__Task A__: Count the lines of the records below that contain the word "green", and reply with the number alone.

•••••

This is an automated email from the ASF dual-hosted git repository.

tarmstrong pushed a commit to branch master
in repository https://gitbox.apache.org/repos/asf/impala.git

commit 425e424b37f081ba1262f4f39298c6c13910aba8
Author: Akos Kovacs <akov...@cloudera.com>
AuthorDate: Tue Dec 8 23:51:09 2020 +0100

    IMPALA-9687 Improve estimates for number of hosts in Kudu plans
    
    In some cases Kudu plans could contain more hosts than the actual number of 
executors.
    This commit fixes it by capping the number of hosts at the number of 
executors,
    and determining which executors have local scan ranges.
    
    Testing:
     - Ran core tests
    
    Updated Kudu planner tests where the memory estimates changed.
    
    Change-Id: I72e341597e980fb6a7e3792905b942ddf5797d03
    Reviewed-on: http://gerrit.cloudera.org:8080/16880
    Reviewed-by: Impala Public Jenkins <impala-public-jenk...@cloudera.com>
    Tested-by: Impala Public Jenkins <impala-public-jenk...@cloudera.com>
---
 .../org/apache/impala/planner/KuduScanNode.java    | 82 ++++++++++++++++++++--
 .../queries/PlannerTest/kudu-selectivity.test      |  2 +-
 .../queries/PlannerTest/tpch-kudu.test             | 20 +++---
 3 files changed, 86 insertions(+), 18 deletions(-)

diff --git a/fe/src/main/java/org/apache/impala/planner/KuduScanNode.java 
b/fe/src/main/java/org/apache/impala/planner/KuduScanNode.java
index 613c40b..e4a2d0c 100644
--- a/fe/src/main/java/org/apache/impala/planner/KuduScanNode.java
+++ b/fe/src/main/java/org/apache/impala/planner/KuduScanNode.java
@@ -19,9 +19,11 @@ package org.apache.impala.planner;
 
 import java.io.IOException;
 import java.util.ArrayList;
+import java.util.HashMap;
 import java.util.HashSet;
 import java.util.List;
 import java.util.ListIterator;
+import java.util.Map;
 import java.util.Set;
 
 import org.apache.impala.analysis.Analyzer;
@@ -54,6 +56,7 @@ import org.apache.impala.thrift.TScanRangeLocation;
 import org.apache.impala.thrift.TScanRangeLocationList;
 import org.apache.impala.thrift.TScanRangeSpec;
 import org.apache.impala.util.KuduUtil;
+import org.apache.impala.util.ExecutorMembershipSnapshot;
 import org.apache.kudu.ColumnSchema;
 import org.apache.kudu.Schema;
 import org.apache.kudu.client.KuduClient;
@@ -277,16 +280,81 @@ public class KuduScanNode extends ScanNode {
     return computeCombinedSelectivity(allConjuncts);
   }
 
+  /**
+   * Estimate the number of impalad nodes that this scan node will execute on 
(which is
+   * ultimately determined by the scheduling done by the backend's Scheduler).

•••••

__Task B__: List every import that the diff in the commit email adds.

Collected data entries:
•••••

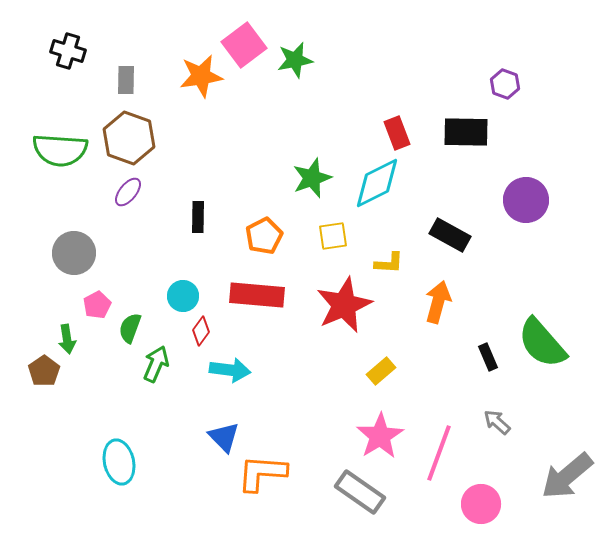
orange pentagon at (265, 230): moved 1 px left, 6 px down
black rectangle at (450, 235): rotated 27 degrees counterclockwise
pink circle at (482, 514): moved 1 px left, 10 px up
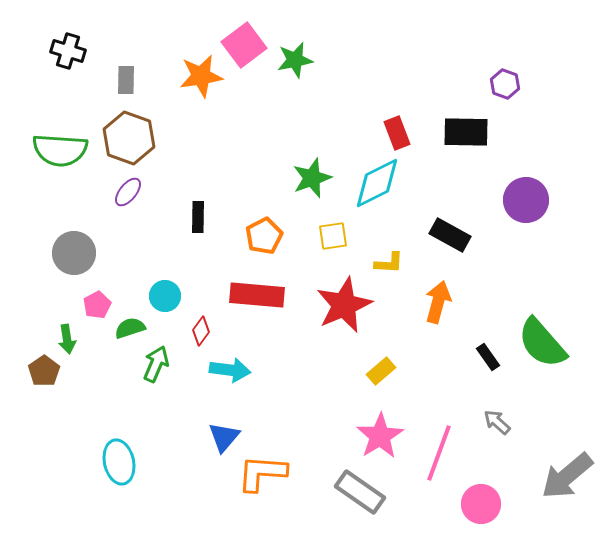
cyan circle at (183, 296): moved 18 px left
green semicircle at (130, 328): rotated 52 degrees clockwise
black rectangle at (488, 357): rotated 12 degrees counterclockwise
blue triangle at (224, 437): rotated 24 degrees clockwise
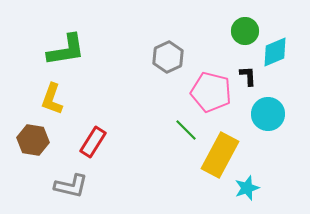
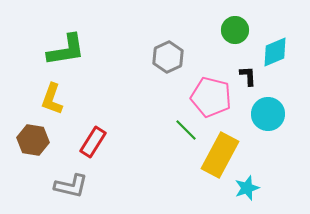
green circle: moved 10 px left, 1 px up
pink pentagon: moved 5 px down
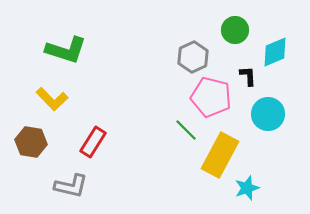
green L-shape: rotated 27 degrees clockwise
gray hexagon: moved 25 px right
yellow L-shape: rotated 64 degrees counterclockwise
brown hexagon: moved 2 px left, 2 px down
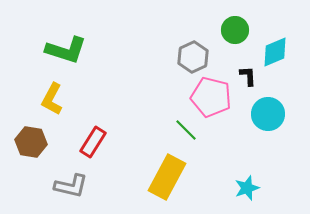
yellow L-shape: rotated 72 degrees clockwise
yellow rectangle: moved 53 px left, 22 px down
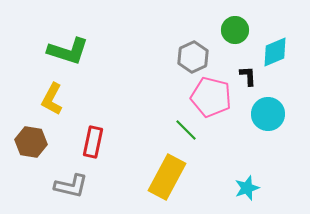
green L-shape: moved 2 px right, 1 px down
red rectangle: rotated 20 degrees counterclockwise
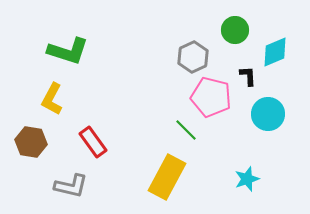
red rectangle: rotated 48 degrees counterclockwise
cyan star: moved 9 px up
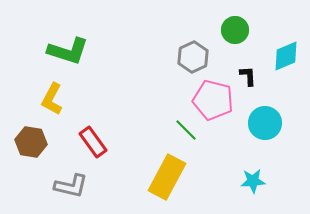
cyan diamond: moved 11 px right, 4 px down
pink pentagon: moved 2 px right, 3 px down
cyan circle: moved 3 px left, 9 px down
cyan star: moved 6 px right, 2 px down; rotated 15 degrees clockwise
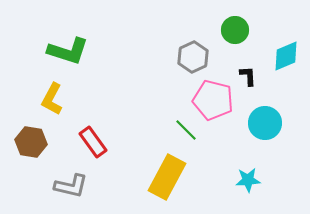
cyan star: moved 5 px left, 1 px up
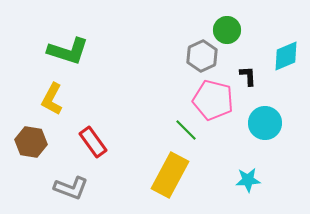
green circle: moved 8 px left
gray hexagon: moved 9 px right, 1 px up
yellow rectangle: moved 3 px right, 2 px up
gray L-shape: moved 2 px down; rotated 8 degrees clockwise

•••••

__Written reply A__: 5

__Written reply B__:
- java.util.HashMap
- java.util.Map
- org.apache.impala.util.ExecutorMembershipSnapshot